» **DATA RECORDS**
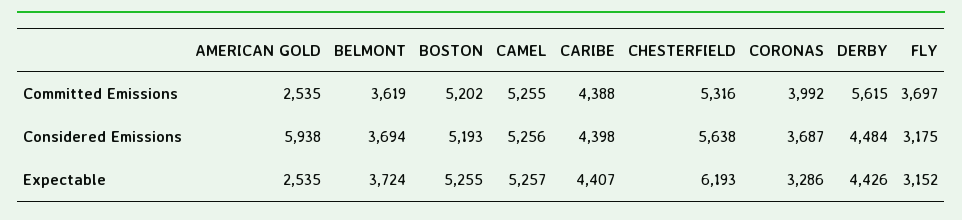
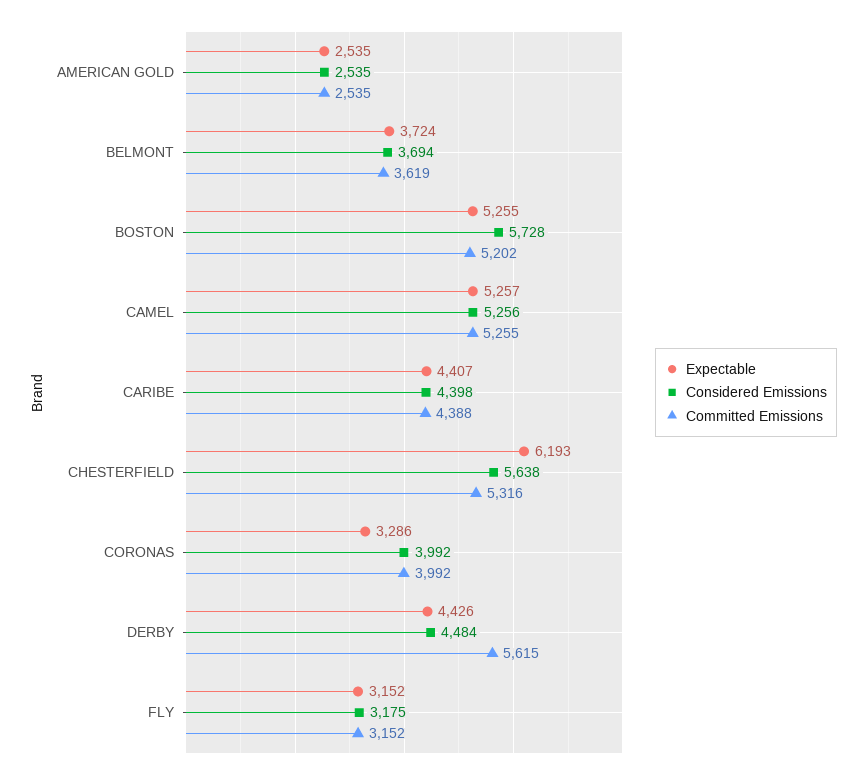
Committed Emissions, FLY: 3697 -> 3152
Considered Emissions, AMERICAN GOLD: 5938 -> 2535
Considered Emissions, BOSTON: 5193 -> 5728
Considered Emissions, CORONAS: 3687 -> 3992

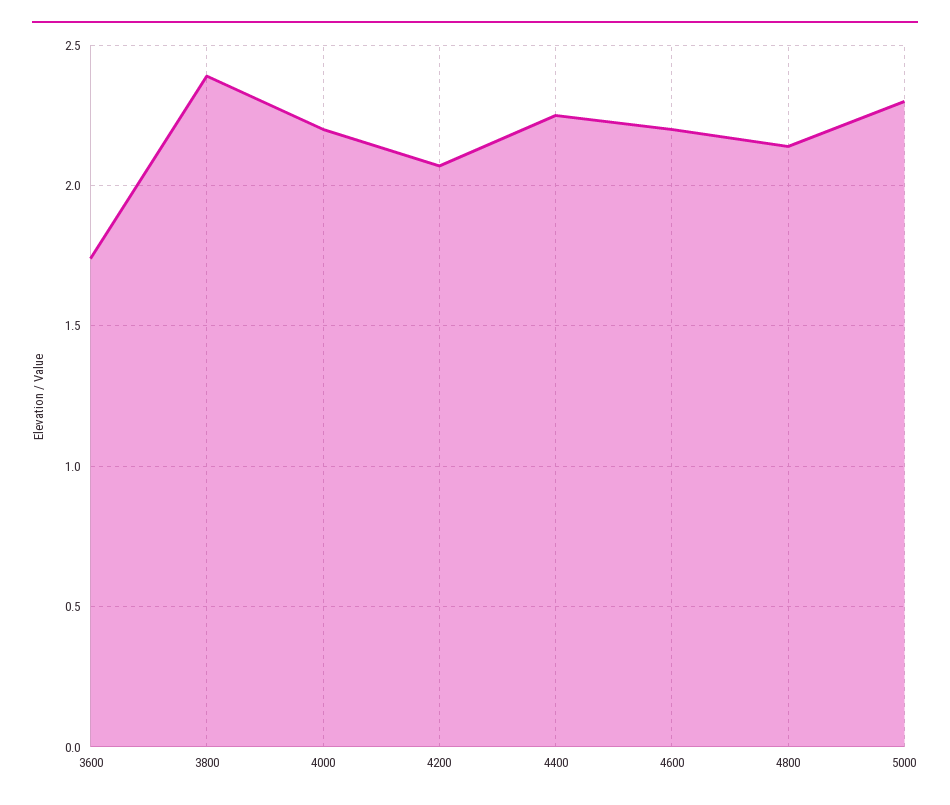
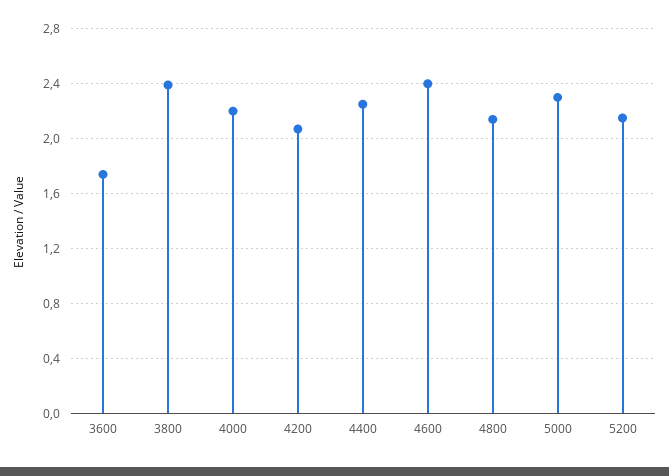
4600: 2.2 -> 2.4
5200: none -> 2.15

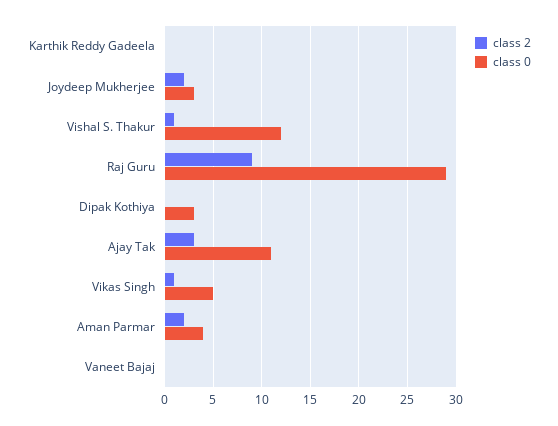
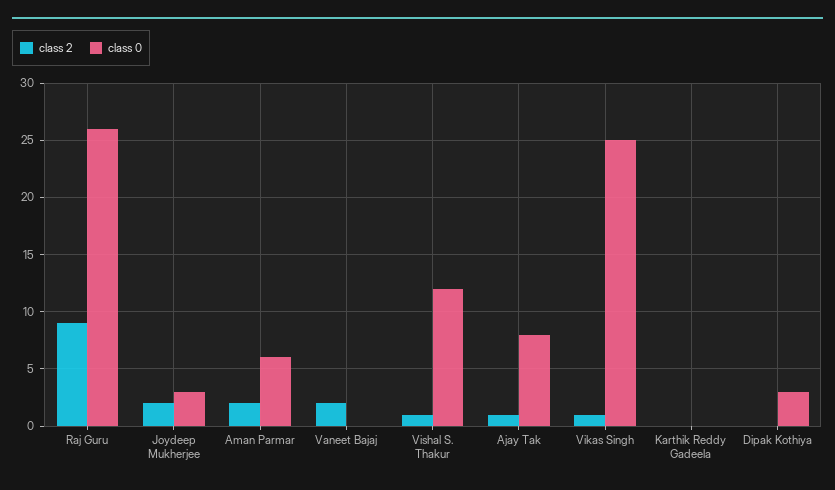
class 0, Raj Guru: 29 -> 26
class 2, Ajay Tak: 3 -> 1
class 0, Ajay Tak: 11 -> 8
class 0, Vikas Singh: 5 -> 25
class 0, Aman Parmar: 4 -> 6
class 2, Vaneet Bajaj: 0 -> 2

» **WHAT TO WORK ON**
Print the material above verbatim except the pictures.

» **ANSWER SPACE**
Committed Emissions, FLY: 3697 -> 3152
Considered Emissions, AMERICAN GOLD: 5938 -> 2535
Considered Emissions, BOSTON: 5193 -> 5728
Considered Emissions, CORONAS: 3687 -> 3992

4600: 2.2 -> 2.4
5200: none -> 2.15

class 0, Raj Guru: 29 -> 26
class 2, Ajay Tak: 3 -> 1
class 0, Ajay Tak: 11 -> 8
class 0, Vikas Singh: 5 -> 25
class 0, Aman Parmar: 4 -> 6
class 2, Vaneet Bajaj: 0 -> 2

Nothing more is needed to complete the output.